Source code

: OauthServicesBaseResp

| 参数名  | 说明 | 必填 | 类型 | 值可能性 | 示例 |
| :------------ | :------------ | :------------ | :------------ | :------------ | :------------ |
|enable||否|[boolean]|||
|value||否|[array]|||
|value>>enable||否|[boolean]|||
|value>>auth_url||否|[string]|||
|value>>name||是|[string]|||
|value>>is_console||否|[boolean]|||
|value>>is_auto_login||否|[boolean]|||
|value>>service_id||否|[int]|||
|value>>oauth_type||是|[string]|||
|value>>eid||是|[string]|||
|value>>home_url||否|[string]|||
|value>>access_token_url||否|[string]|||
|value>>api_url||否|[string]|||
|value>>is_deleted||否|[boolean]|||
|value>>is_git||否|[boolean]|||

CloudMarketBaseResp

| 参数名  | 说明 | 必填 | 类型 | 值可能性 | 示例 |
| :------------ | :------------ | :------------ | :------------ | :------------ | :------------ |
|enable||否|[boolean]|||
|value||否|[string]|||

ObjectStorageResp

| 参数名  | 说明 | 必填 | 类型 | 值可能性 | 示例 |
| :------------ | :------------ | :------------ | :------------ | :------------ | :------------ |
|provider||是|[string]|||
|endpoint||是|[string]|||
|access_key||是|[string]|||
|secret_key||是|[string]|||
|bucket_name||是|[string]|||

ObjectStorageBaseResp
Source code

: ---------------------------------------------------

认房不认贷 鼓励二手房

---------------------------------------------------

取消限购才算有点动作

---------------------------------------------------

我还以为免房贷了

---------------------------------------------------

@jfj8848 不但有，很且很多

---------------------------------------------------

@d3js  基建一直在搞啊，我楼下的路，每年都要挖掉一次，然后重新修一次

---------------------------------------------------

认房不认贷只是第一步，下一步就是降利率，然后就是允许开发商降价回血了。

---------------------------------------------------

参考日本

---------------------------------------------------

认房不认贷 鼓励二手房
——————————
▶ Required action:
Return every line above exactly.

▶ Solution for this problem:
Source code

: OauthServicesBaseResp

| 参数名  | 说明 | 必填 | 类型 | 值可能性 | 示例 |
| :------------ | :------------ | :------------ | :------------ | :------------ | :------------ |
|enable||否|[boolean]|||
|value||否|[array]|||
|value>>enable||否|[boolean]|||
|value>>auth_url||否|[string]|||
|value>>name||是|[string]|||
|value>>is_console||否|[boolean]|||
|value>>is_auto_login||否|[boolean]|||
|value>>service_id||否|[int]|||
|value>>oauth_type||是|[string]|||
|value>>eid||是|[string]|||
|value>>home_url||否|[string]|||
|value>>access_token_url||否|[string]|||
|value>>api_url||否|[string]|||
|value>>is_deleted||否|[boolean]|||
|value>>is_git||否|[boolean]|||

CloudMarketBaseResp

| 参数名  | 说明 | 必填 | 类型 | 值可能性 | 示例 |
| :------------ | :------------ | :------------ | :------------ | :------------ | :------------ |
|enable||否|[boolean]|||
|value||否|[string]|||

ObjectStorageResp

| 参数名  | 说明 | 必填 | 类型 | 值可能性 | 示例 |
| :------------ | :------------ | :------------ | :------------ | :------------ | :------------ |
|provider||是|[string]|||
|endpoint||是|[string]|||
|access_key||是|[string]|||
|secret_key||是|[string]|||
|bucket_name||是|[string]|||

ObjectStorageBaseResp
Source code

: ---------------------------------------------------

认房不认贷 鼓励二手房

---------------------------------------------------

取消限购才算有点动作

---------------------------------------------------

我还以为免房贷了

---------------------------------------------------

@jfj8848 不但有，很且很多

---------------------------------------------------

@d3js  基建一直在搞啊，我楼下的路，每年都要挖掉一次，然后重新修一次

---------------------------------------------------

认房不认贷只是第一步，下一步就是降利率，然后就是允许开发商降价回血了。

---------------------------------------------------

参考日本

---------------------------------------------------

认房不认贷 鼓励二手房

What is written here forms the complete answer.